Namun, kebijakan ini bukannya tanpa risiko. Kelebihan kapasitas manufaktur dapat menyebabkan penurunan harga produk ekspor, memperburuk ketegangan perdagangan yang sudah ada dengan mitra-mitra asing. Selain itu, berfokus pada ekspansi industri daripada menstimulasi permintaan domestik dapat memperpanjang masalah ekonomi RRT dalam jangka panjang.
Para pejabat China berharap bahwa peningkatan ekspor akan membuat pabrik-pabrik tetap beroperasi dan menciptakan lapangan kerja, tetapi ketergantungan yang berlebihan pada pasar luar negeri dapat menjadi bumerang jika hubungan perdagangan terus memburuk. Sebuah kutipan dari pakar ekonomi Bruce Pang merangkum situasi ini dengan baik:
"Rekor surplus juga dapat memicu mereka yang cepat menilai kelebihan kapasitas manufaktur China dan praktik dumping yang dirasakan untuk meningkatkan perdagangan," kata dia dilasnir dari Contribune, Senin (15/7/2024).
"Pernyataan ini menggambarkan tantangan yang dihadapi China, yang baru-baru ini tertarik pada penambangan bitcoin (BTC), dalam upayanya untuk menavigasi ekonomi global yang semakin tidak bersahabat."

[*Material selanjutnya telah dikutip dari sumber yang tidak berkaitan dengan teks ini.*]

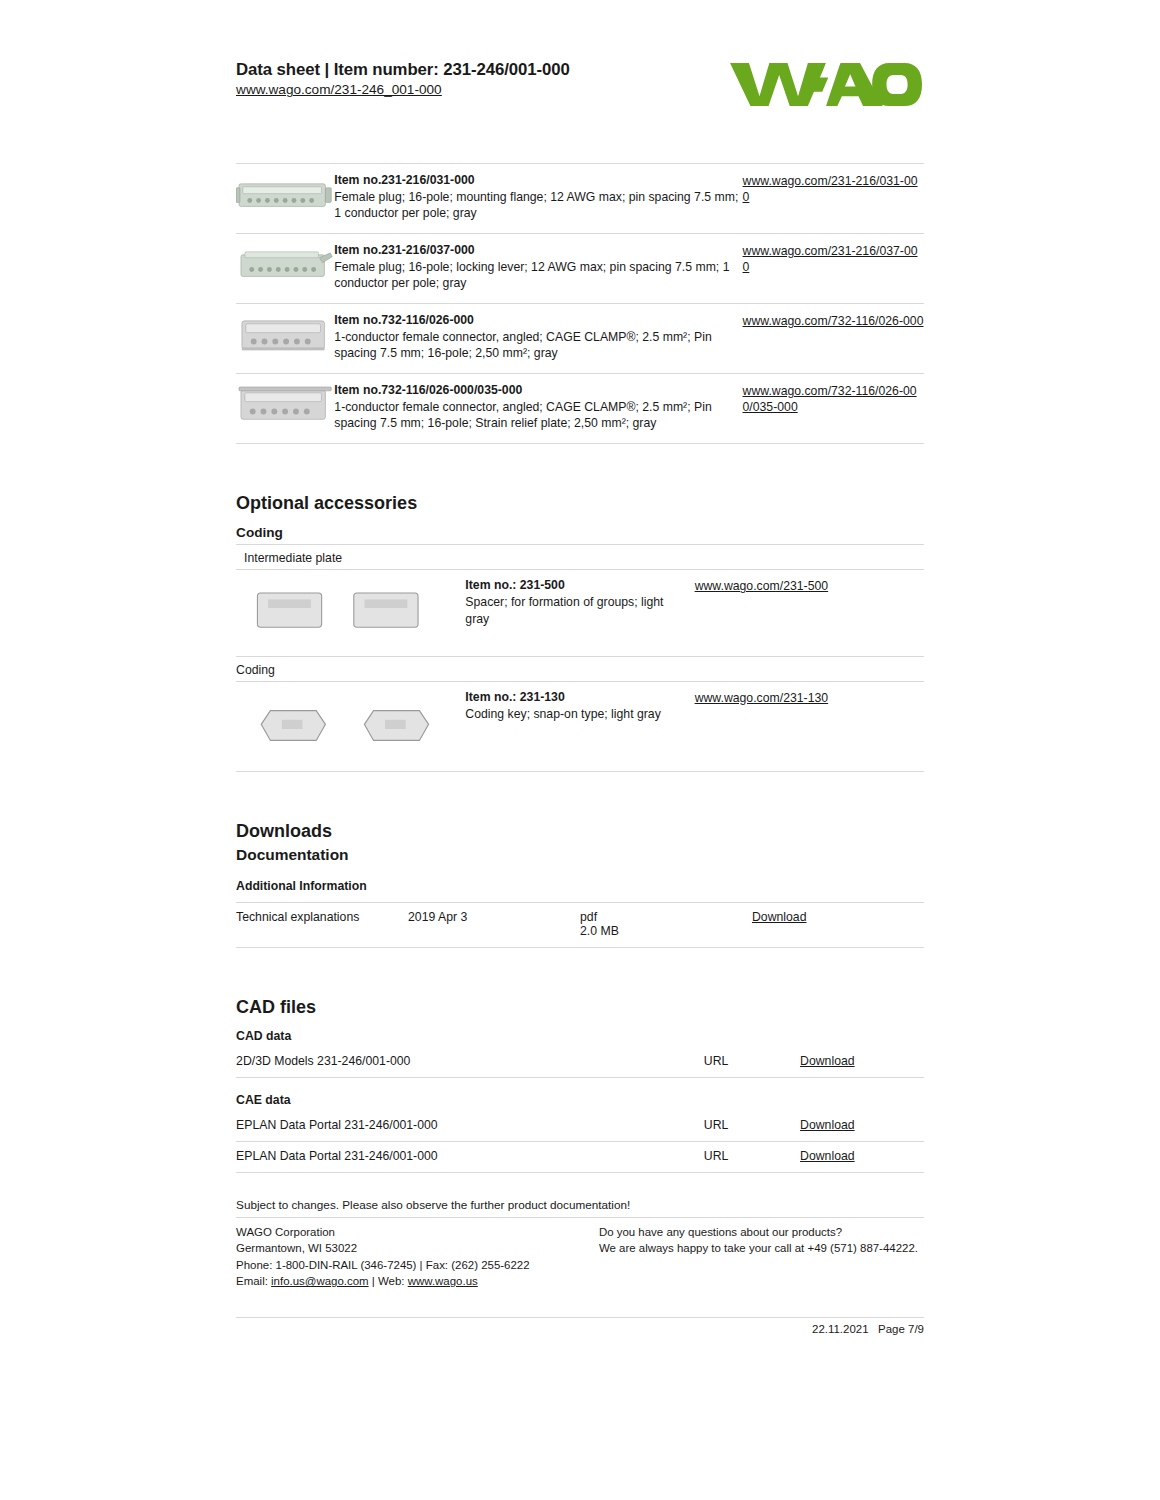Data sheet | Item number: 231-246/001-000
www.wago.com/231-246_001-000
| | Item no.231-216/031-000 Female plug; 16-pole; mounting flange; 12 AWG max; pin spacing 7.5 mm; 1 conductor per pole; gray | www.wago.com/231-216/031-000 |
| | Item no.231-216/037-000 Female plug; 16-pole; locking lever; 12 AWG max; pin spacing 7.5 mm; 1 conductor per pole; gray | www.wago.com/231-216/037-000 |
| | Item no.732-116/026-000 1-conductor female connector, angled; CAGE CLAMP®; 2.5 mm²; Pin spacing 7.5 mm; 16-pole; 2,50 mm²; gray | www.wago.com/732-116/026-000 |
| | Item no.732-116/026-000/035-000 1-conductor female connector, angled; CAGE CLAMP®; 2.5 mm²; Pin spacing 7.5 mm; 16-pole; Strain relief plate; 2,50 mm²; gray | www.wago.com/732-116/026-000/035-000 |
Optional accessories
Coding
| Intermediate plate |
| | Item no.: 231-500 Spacer; for formation of groups; light gray | www.wago.com/231-500 |
| Coding |
| | Item no.: 231-130 Coding key; snap-on type; light gray | www.wago.com/231-130 |
Downloads
Documentation
| Additional Information |
| Technical explanations | 2019 Apr 3 | pdf 2.0 MB | Download |
CAD files
CAD data
| 2D/3D Models 231-246/001-000 | | URL | Download |
CAE data
| EPLAN Data Portal 231-246/001-000 | | URL | Download |
| EPLAN Data Portal 231-246/001-000 | | URL | Download |
Subject to changes. Please also observe the further product documentation!
WAGO Corporation
Germantown, WI 53022
Phone: 1-800-DIN-RAIL (346-7245) | Fax: (262) 255-6222
Email: info.us@wago.com | Web: www.wago.us
Do you have any questions about our products?
We are always happy to take your call at +49 (571) 887-44222.
22.11.2021 Page 7/9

Dampak terhadap Ekonomi Global
Dampak dari surplus perdagangan China terhadap ekonomi global sangat signifikan. Ekspor China yang sangat besar, dikombinasikan dengan permintaan domestik yang lemah, berarti bahwa negara-negara lain harus menyerap lebih banyak barang China, sehingga membahayakan industri lokal mereka sendiri.
Sebagai tanggapan, banyak pemerintah telah mengintensifkan langkah-langkah proteksionis, menaikkan tarif dan memberlakukan hambatan perdagangan untuk melindungi industri nasional mereka. Tindakan-tindakan ini berisiko meningkat menjadi perang dagang besar-besaran, dengan konsekuensi yang berpotensi menghancurkan ekonomi global.
Ketidakseimbangan perdagangan dengan China tidak hanya terjadi di Amerika Serikat dan Uni Eropa. Negara-negara seperti India, Turki, dan bahkan Brasil, yang merupakan anggota BRICS, juga merasakan dampak dari membanjirnya produk-produk China di pasar mereka.